Policy: addition of compute nodes to the HPC center
General
This document describes the policy of the CIS Division, formulated according to guidelines of the Technion management, regarding the addition of new compute nodes (that are purchased by the academic staff members) to Zeus, the High-Performance Computing (HPC) cluster at the Technion. The Technion encourages researchers to take this action, because it increases the utilization of the hardware and makes the life easier for the researchers since it is supported by the CIS division.
Benefits of joining private servers to the cluster
Suppose that a researcher joins his/her servers, with a total of [Equation] cores, to Zeus. Let us call those servers the ‘private’ servers. In that case he/she enjoys the following three direct benefits:
- CPU-usage credit: while CPU/GPU computation hours are charged from researchers, a researcher that connects his/her servers to Zeus gets a monthly credit of x * 24 * 30 * 0.7 core hours.
- A private queue: the researcher gets access to a private queue to the private servers, which has no limits on the running time of the jobs (in contrast to the general queues, which are limited to 24 hours or in some cases, a week). Note that this does not mean that the researcher is the only user of those servers, as they also serve other queues. The researcher will be given the ability and privilege to set policy priorities between the computational tasks of his/her research group.
- A higher limit on parallel usage: An increase in the maximum number of cores that can be used in parallel by the researcher. While other users are limited to (currently) 600 cores, researchers in this group are limited by 600 + x cores in parallel.
The usage of the cluster, compared to using disconnected private nodes, has additional advantages:
- The hosting, operation and support is given by the computer center.
- Access to thousands of cores (note the above restriction, however, on the number of cores that can be ran in parallel by a single user).
- Central software resources and licensing
- Physical hosting of the acquired nodes at the server farm, including:
- Location in the racks
- Dual power supply
- Dedicated air conditioning system
- Central UPS system
- Management services, system administration, installing software and upgrades
- Every research group gets a 2TB storage allocation in the central system [1]
- Information security services
- Networking services
- Monitoring and control services (incl. usage statistics).
Note: Zeus does not host equipment that is 7 years old or older. Old equipment will be removed and returned to its owner.
Configurations recommended by CIS
The following table lists the recommended CPU / memory configuration (note that many manufacturers / suppliers offer similar configurations).
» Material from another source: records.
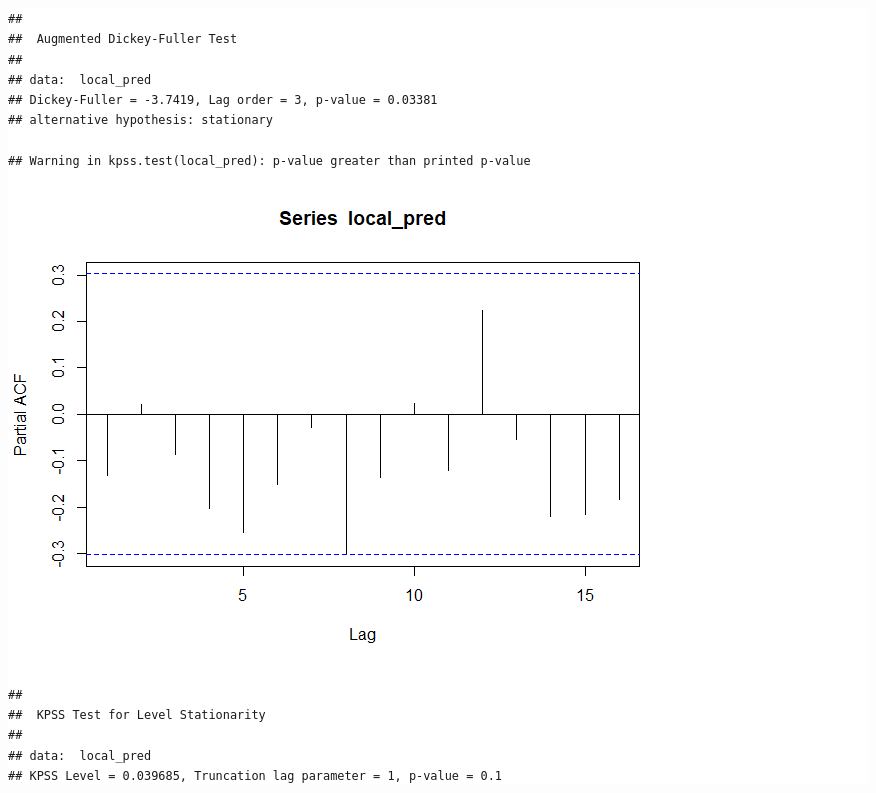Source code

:     ## 
    ##  Augmented Dickey-Fuller Test
    ## 
    ## data:  local_pred
    ## Dickey-Fuller = -3.7419, Lag order = 3, p-value = 0.03381
    ## alternative hypothesis: stationary

    ## Warning in kpss.test(local_pred): p-value greater than printed p-value

![](Timeseries_files/figure-markdown_github/unnamed-chunk-26-5.png)

    ## 
    ##  KPSS Test for Level Stationarity
    ## 
    ## data:  local_pred
    ## KPSS Level = 0.039685, Truncation lag parameter = 1, p-value = 0.1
Configuration name | CPU | Total RAM |
A | AMD EPYC 9554 3.1GHz 64-core | 768GB Memory DDR5 4800MHz |
B | AMD EPYC 9554 3.1GHz 64-core | 1,536GB Memory DDR5 4800MHz |
C | Xeon-Platinum 8580 2.0GHz 60-core | 1,024GB Memory DDR5 5600MHz |
D | Xeon-Platinum 8580 2.0GHz 60-core | 1,536GB Memory DDR5 5600MHz |
E | AMD EPYC 9654 2.4GHz 96-core | 1,536GB Memory DDR5 4800MHz |
The above configurations (A – E) also include the following components:
OS Disks: NVME SSD 480 GB M.2
Secondary Disk: NVME SSD 3.2T U.3
NIC: Ethernet 10Gb 2-port SFP+ and SFP RJ45 Transceiver *2, Ethernet 10/25Gb 4-port SFP28
IB/Ethernet-NIC: InfiniBand HDR100/Ethernet 100Gb 1-port
PS: 1600W Platinum Hot Plug Low Halogen Power Supply*2
Minimum settings for connecting existing equipment to the Zeus cluster
In order to connect an existing server to the Zeus cluster (and host it at the computer center), it must meet the following minimum requirements:
- Size (enclosure): it must fit into a 19 inch rack
- Power supply: it must include 2 independent power supplies
- Age: up to 3 years.
- Warranty: warranty and supplier service for a total of 5 years.
- Computing power: at least 40 physical cores and 320 GB of RAM memory.
- OS Disk: NVME SSD 480 GB M.2
- NIC: Ethernet 10Gb 2-port SFP+
There is also an option for ‘remote hosting’, i.e., the server is hosted in the faculty building. This is possible if the server is connected to a dedicated high-speed Ethernet switch in the faculty, which in turn is connected by fiber-optic to the computer center.
Software
Do not install software without proper licensing. If the software is not free and not already licensed to the Technion, the researcher will bear its cost.